Blain’s Morning Porridge Oct 19th 2022 – In Bonds There Is Truth, But Don’t Expect Central Banks to Pivot Early
“If the answer is Jeremy Hunt, it must have been a really stupid question.”

This Morning:. In Bonds There is Truth – but until Real bond yields turn positive they remain financially repressive. If Central Banks “pivot” from tightening rates to address inflation too early, markets will remain fundamentally distorted.
What’s wrong with markets today… ?

I always tell readers: In Bonds There is Truth… or at least there once was.. back in the mythical free-market Camelot of 1980-2008…
Government Bonds, be they Treasuries, Gilts, JGBs or Bunds set the “risk-free rate” from which all other investments are set. Because Gilts will always repay at Par, they set the rate from which businesses in the UK set their investment expectations, and investors determine the risks of other investments and what their book should look like in accordance with their risk appetite.

The risk-free rate is the base line for everything in markets.
As we have discovered… play with the risk-free rate at your peril. It has triggered multiple consequences across the economy. 14 years of monetary experimentation and risk-free interest rate distortion enabled the everything rally in bonds, stocks and every other asset class you can think of.
Finally, the everything rally is unravelling, shaking the whole edifice of society, and predictably the market does not like it.

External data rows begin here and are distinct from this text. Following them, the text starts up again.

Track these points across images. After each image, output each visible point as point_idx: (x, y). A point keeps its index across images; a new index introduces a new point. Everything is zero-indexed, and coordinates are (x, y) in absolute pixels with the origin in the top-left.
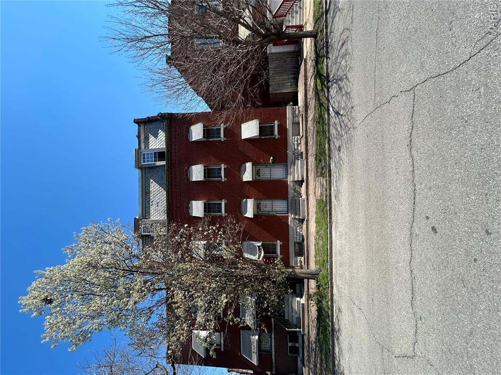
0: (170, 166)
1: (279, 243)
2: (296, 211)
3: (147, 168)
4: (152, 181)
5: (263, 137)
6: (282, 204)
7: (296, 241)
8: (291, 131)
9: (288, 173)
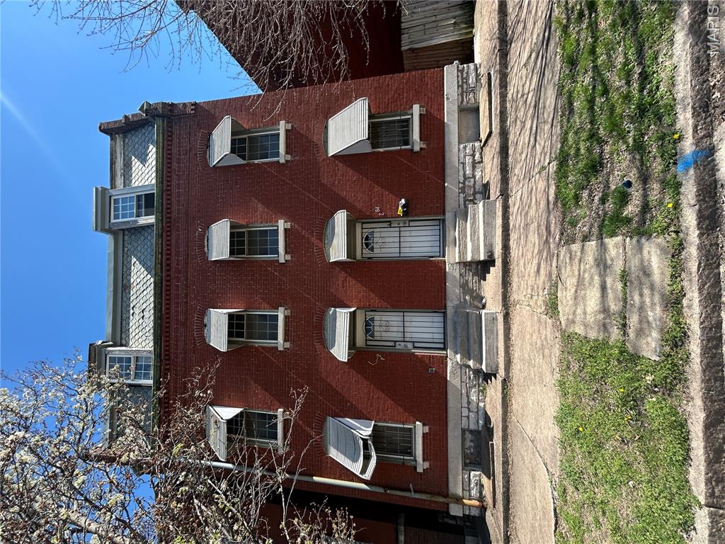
0: (166, 227)
1: (420, 429)
2: (470, 347)
4: (134, 260)
5: (381, 150)
6: (430, 324)
7: (467, 427)
8: (457, 131)
9: (447, 242)
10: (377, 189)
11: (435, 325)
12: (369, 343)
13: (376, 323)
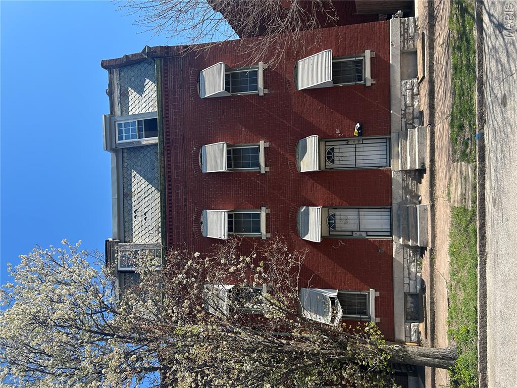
0: (167, 145)
1: (372, 294)
2: (409, 231)
3: (126, 151)
4: (134, 173)
5: (341, 85)
6: (379, 218)
7: (408, 291)
8: (399, 70)
9: (393, 156)
10: (337, 115)
11: (384, 218)
12: (331, 233)
13: (337, 218)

By distorting interest rates, the whole basis of investment was changed. Rather than analysing real world economic and business risks, investors began to front-run Central Banks juicing markets with artificially low rates. As bond rates fell, to secure returns investors were forced to either travel down the risk curve to take larger risks, or to use leverage to magnify returns.
Now that QE is over and quantitative tightening has begun (pulling money out the market as rates rise) markets have become uncertain – going back to value fundamentals. On the back of multiple crises, including energy and inflation, volatility has increased. This is when the problems really begin. As leverage and volatility bite, it becomes impossible to exit illiquid markets. That was basically what yesterday’s Porridge was all about.
We know that to address inflation aggressively Central Banks have to institute a controlled economic slowdown. That’s the equivalent of landing a Superjumbo on a very short Himalayan airstrip (mountain at one end, cliff at the other) with 1 engine and no undercarriage… in the dark, without crashing.
Now, there is now a dangerous belief in the Bond market developing that it will impossible for Central Banks to raise interest rates much higher. They expect a Fed Put will stem market losses.